Interaction-induced Liouvillian skin effect in a fermionic chain with a two-body loss

TL;DR

This paper reveals that complex interactions in an open quantum fermionic chain cause a Liouvillian skin effect, leading to localized eigenmodes and unique boundary-dependent dynamics, advancing the understanding of topological phenomena in strongly interacting open systems.

Contribution

It introduces the concept of interaction-induced Liouvillian skin effect and defines a topological invariant to characterize it in a correlated open quantum system.

Findings

Eigenmodes localize at the right edge under open boundary conditions.

The topological invariant accurately captures the skin effect.

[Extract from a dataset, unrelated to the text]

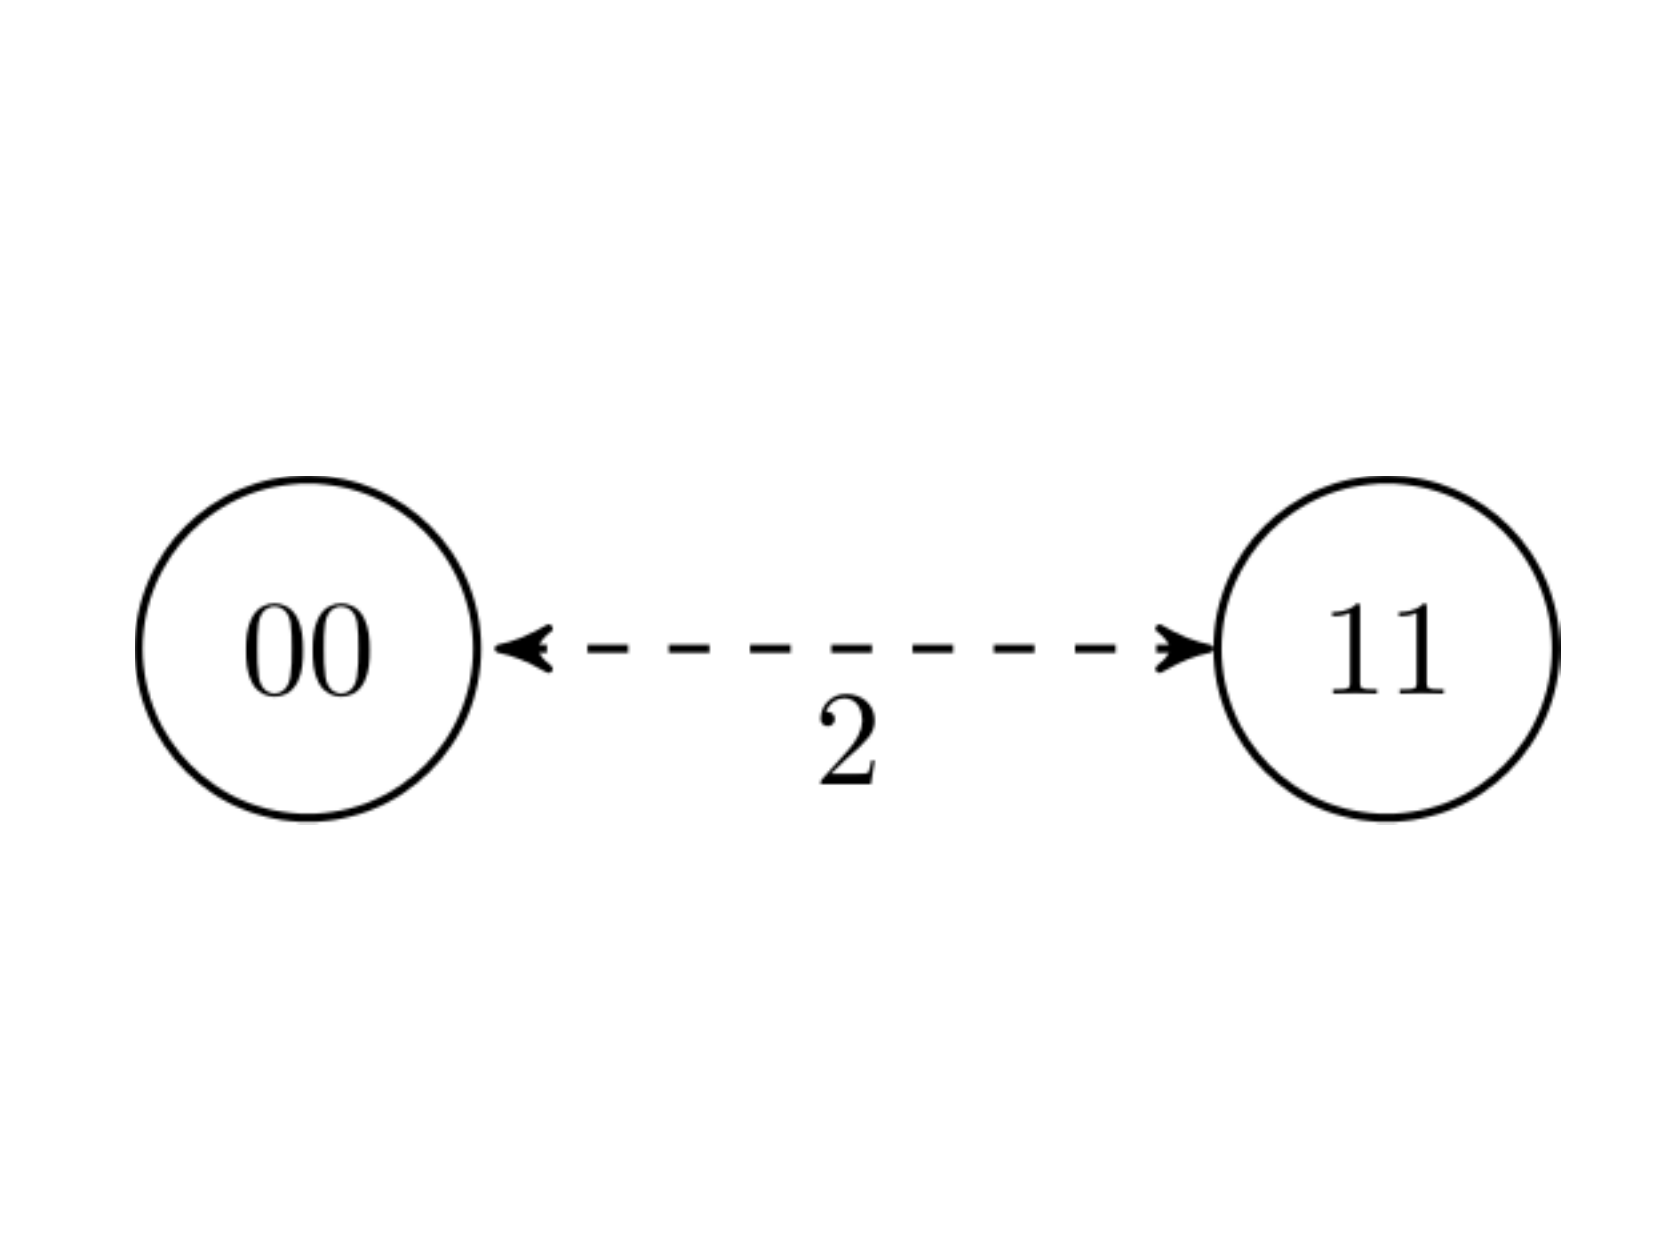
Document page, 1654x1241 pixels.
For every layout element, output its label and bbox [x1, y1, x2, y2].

picture [135, 476, 1561, 826]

Localized eigenmodes lead to particle accumulation at the boundary.

Abstract

Despite recent intensive research on topological aspects of open quantum systems, effects of strong interactions have not been sufficiently explored. In this paper, we demonstrate that complex-valued interactions induce the Liouvillian skin effect by analyzing a one-dimensional correlated model with two-body loss. We show that, in the presence of complex-valued interactions, eigenmodes and eigenvalues of the Liouvillian strongly depend on boundary conditions. Specifically, we find that complex-valued interactions induce localization of eigenmodes of the Liouvillian around the right edge under open boundary conditions. To characterize the Liouvllian skin effect, we define the topological invariant by using the Liouvillian superoperator. Then, we numerically confirm that the topological invariant captures the Liouvillian skin effect. Furthermore, the presence of the localization of eigenmodes results in the unique dynamics observed only under open boundary conditions: particle accumulation at the right edge in transient dynamics. Our result paves the way to realize topological phenomena in open quantum systems induced by strong interactions.